►

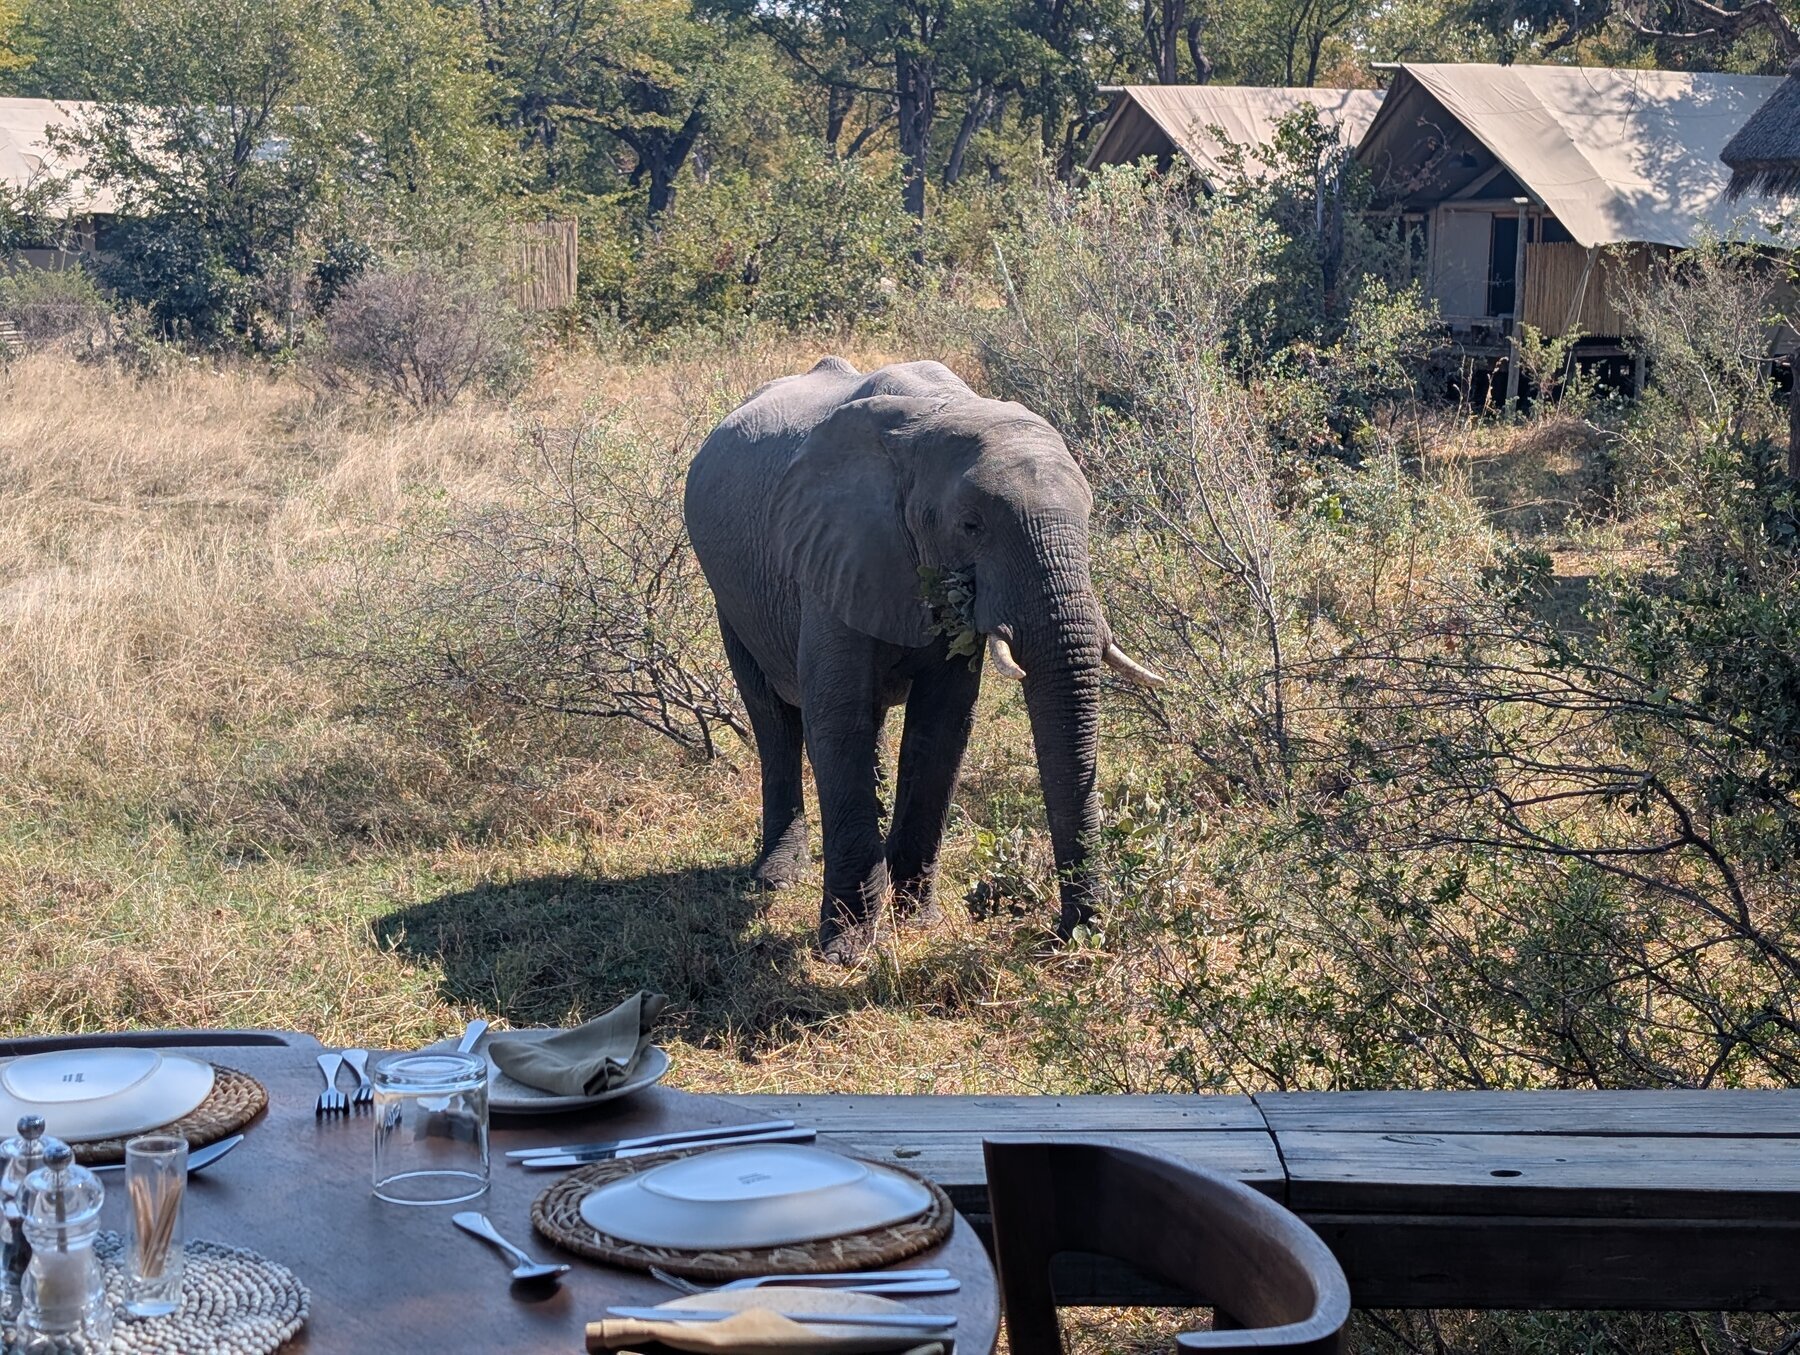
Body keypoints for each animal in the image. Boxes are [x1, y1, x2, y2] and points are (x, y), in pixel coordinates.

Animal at [684, 357, 1163, 962]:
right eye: (972, 525)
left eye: (1091, 516)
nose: (1071, 936)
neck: (936, 416)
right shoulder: (832, 553)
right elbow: (837, 718)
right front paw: (845, 950)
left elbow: (942, 726)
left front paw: (916, 923)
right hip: (730, 595)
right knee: (774, 720)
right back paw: (775, 877)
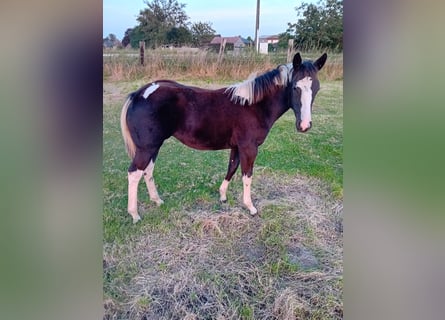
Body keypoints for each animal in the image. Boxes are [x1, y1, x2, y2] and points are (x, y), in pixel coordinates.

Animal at [120, 52, 326, 222]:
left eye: (316, 88)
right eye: (295, 87)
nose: (304, 125)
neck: (253, 105)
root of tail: (139, 93)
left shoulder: (237, 147)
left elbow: (231, 169)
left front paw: (222, 196)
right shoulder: (249, 148)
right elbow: (247, 175)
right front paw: (250, 207)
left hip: (154, 146)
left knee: (147, 171)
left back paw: (157, 201)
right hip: (147, 148)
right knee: (134, 173)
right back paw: (134, 214)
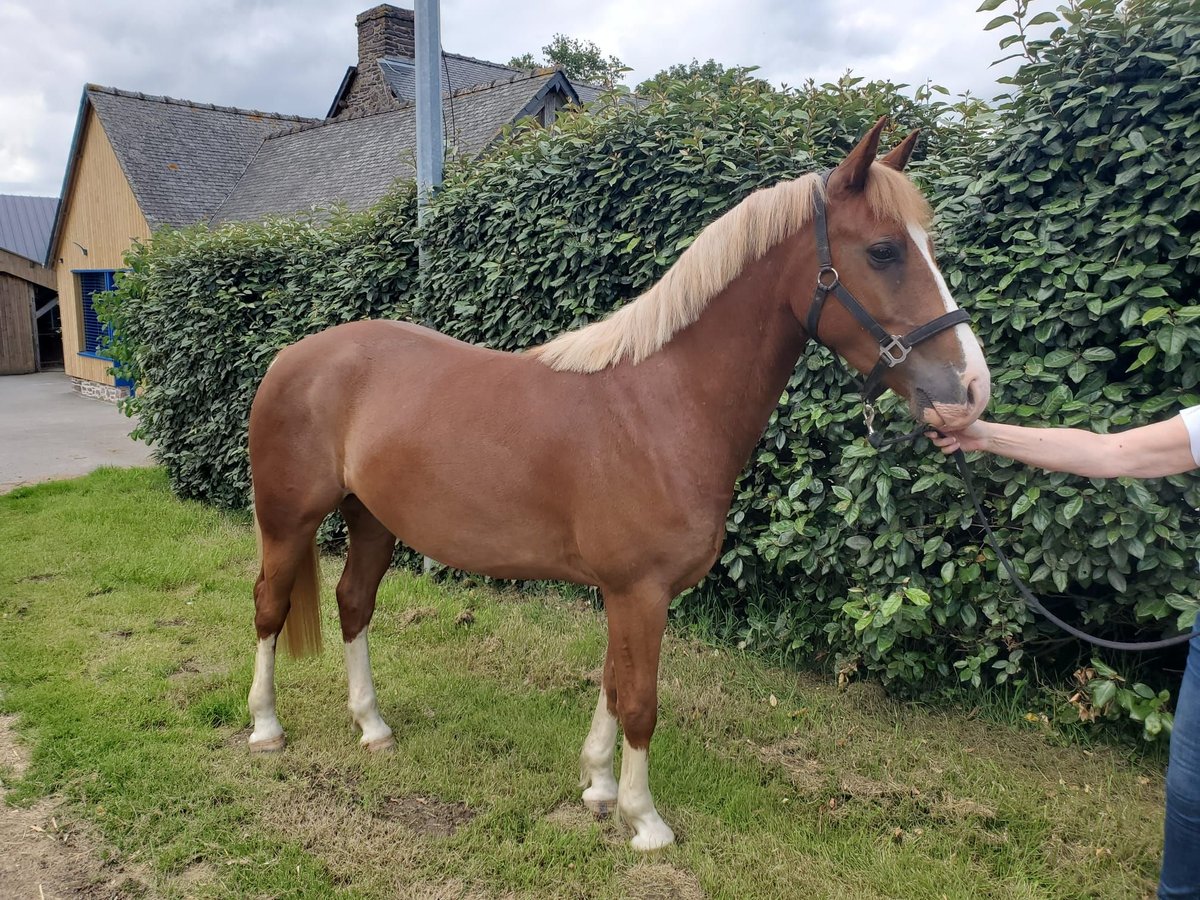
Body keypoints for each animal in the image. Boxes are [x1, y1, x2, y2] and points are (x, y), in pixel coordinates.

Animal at [246, 121, 993, 854]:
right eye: (884, 251)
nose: (970, 390)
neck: (661, 403)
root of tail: (293, 355)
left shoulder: (621, 591)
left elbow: (610, 683)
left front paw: (600, 789)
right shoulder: (640, 590)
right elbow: (639, 699)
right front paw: (645, 821)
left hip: (372, 518)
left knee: (353, 603)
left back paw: (372, 727)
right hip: (287, 521)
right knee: (270, 607)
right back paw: (266, 729)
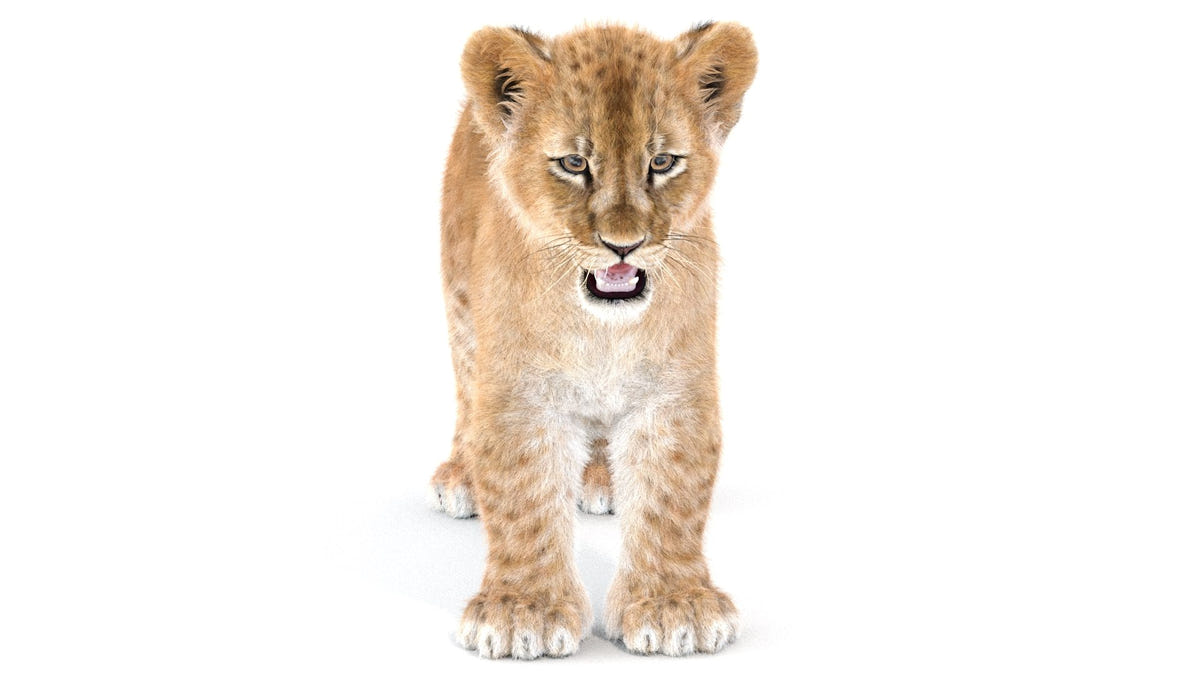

◄

#### Problem description
Copy each entry exactly as written, and drop the pictures from the copy.

#### Task response
Body keypoints for each animal in the image. Boxes are [x1, y1, x2, y2] and points are (x, y), in pixel coordinates.

Animal at [684, 357, 1163, 962]:
right eye: (972, 525)
left eye: (1091, 516)
nose: (1071, 936)
neck: (936, 416)
right shoulder: (832, 553)
right elbow: (837, 718)
right front paw: (845, 950)
left elbow: (942, 726)
left front paw: (916, 923)
right hip: (730, 595)
right knee: (774, 720)
right back paw: (775, 877)
Body keypoints for each animal in the image. Boxes are [x1, y1, x2, y2] and points are (x, y), in pixel coordinates.

Animal at [120, 52, 326, 222]:
left eye: (316, 88)
right eye: (295, 87)
nose: (304, 125)
neck: (253, 105)
root of tail: (139, 93)
left shoulder: (237, 147)
left elbow: (231, 169)
left front paw: (222, 196)
right shoulder: (249, 148)
right elbow: (247, 175)
right front paw: (250, 207)
left hip: (154, 146)
left knee: (147, 171)
left back paw: (157, 201)
right hip: (147, 148)
right knee: (134, 173)
right back paw: (134, 214)
Body keypoints for each animal in the image. Boxes are [x1, y1, x2, y2] and points are (x, y), in pixel coordinates.

Animal at [246, 121, 993, 854]:
right eye: (884, 251)
nose: (970, 390)
neck: (661, 403)
root of tail: (293, 355)
left shoulder: (621, 591)
left elbow: (610, 683)
left front paw: (600, 789)
right shoulder: (640, 590)
right elbow: (639, 699)
right front paw: (645, 821)
left hip: (372, 518)
left knee: (353, 603)
left back paw: (372, 727)
right hip: (287, 521)
right knee: (270, 607)
right back paw: (266, 729)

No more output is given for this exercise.